This study was conducted in September 2022 at the station. Based on a thorough investigation of the species composition, distribution, and insect defoliation in the wild, five representative and widely distributed common species in the warm temperate zone were selected. Each tree was randomly estimated the insect feeding area of 100 leaves. According to the percentage of the leaf area damaged per tree, the defoliation group (DE) had an insect feeding area greater than 50%, while the control group (CK) had an insect feeding area less than 5%. For each species, five individuals from DE group and five individuals from CK group were selected and labeled. After collection, we oven-dried leaves for 72 h at 75 °C, and stored the samples for subsequent quantification of non-structural carbohydrates content, lignin content, secondary metabolic content, nitrogen and phosphorus content. Leaves from each tree were pooled into a single sample for chemical analyses.

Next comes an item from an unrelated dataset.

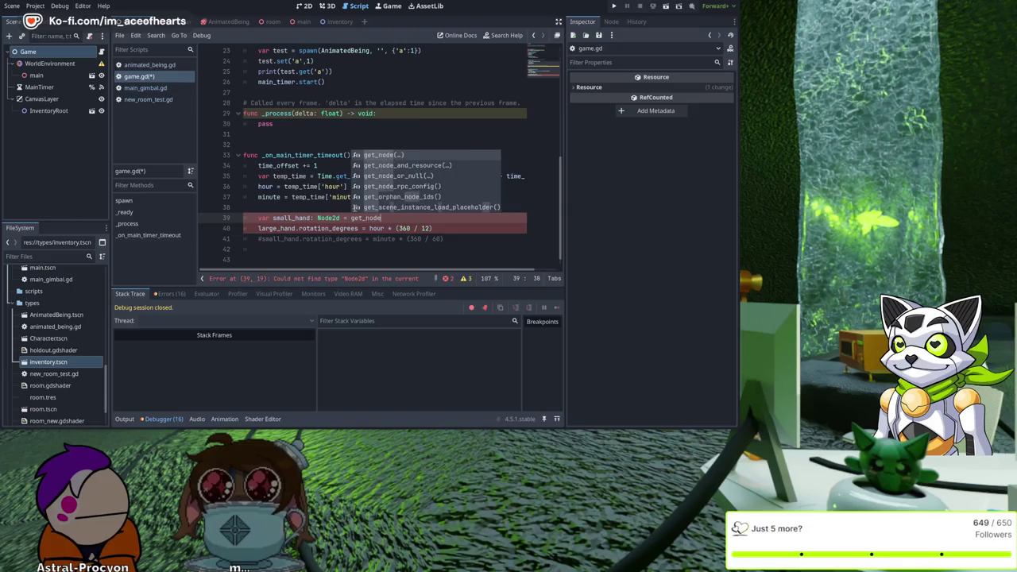
type("(")
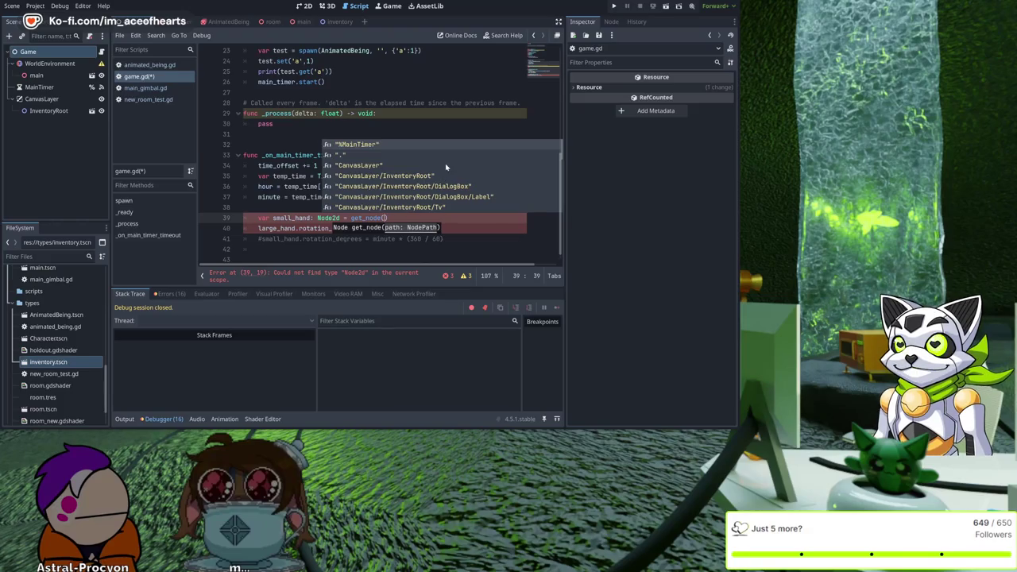
scroll(459, 180, "down", 9)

Non-structural carbohydrates

Non-structural carbohydrates (NSCs), which primarily include soluble sugar (SS) and starch (ST), five replicates per treatment were analyzed using a standardized protocol. SS was extracted twice from 20 mg of dried tissue using 5 mL of 80% aqueous ethanol, with the extraction process conducted at a controlled temperature of 80 °C. The supernatants containing SS were then quantified by the anthrone-sulfuric acid method. Absorbance was measured at 620 nm using a spectrophotometer (UV-9000 S, Metash, Shanghai, China).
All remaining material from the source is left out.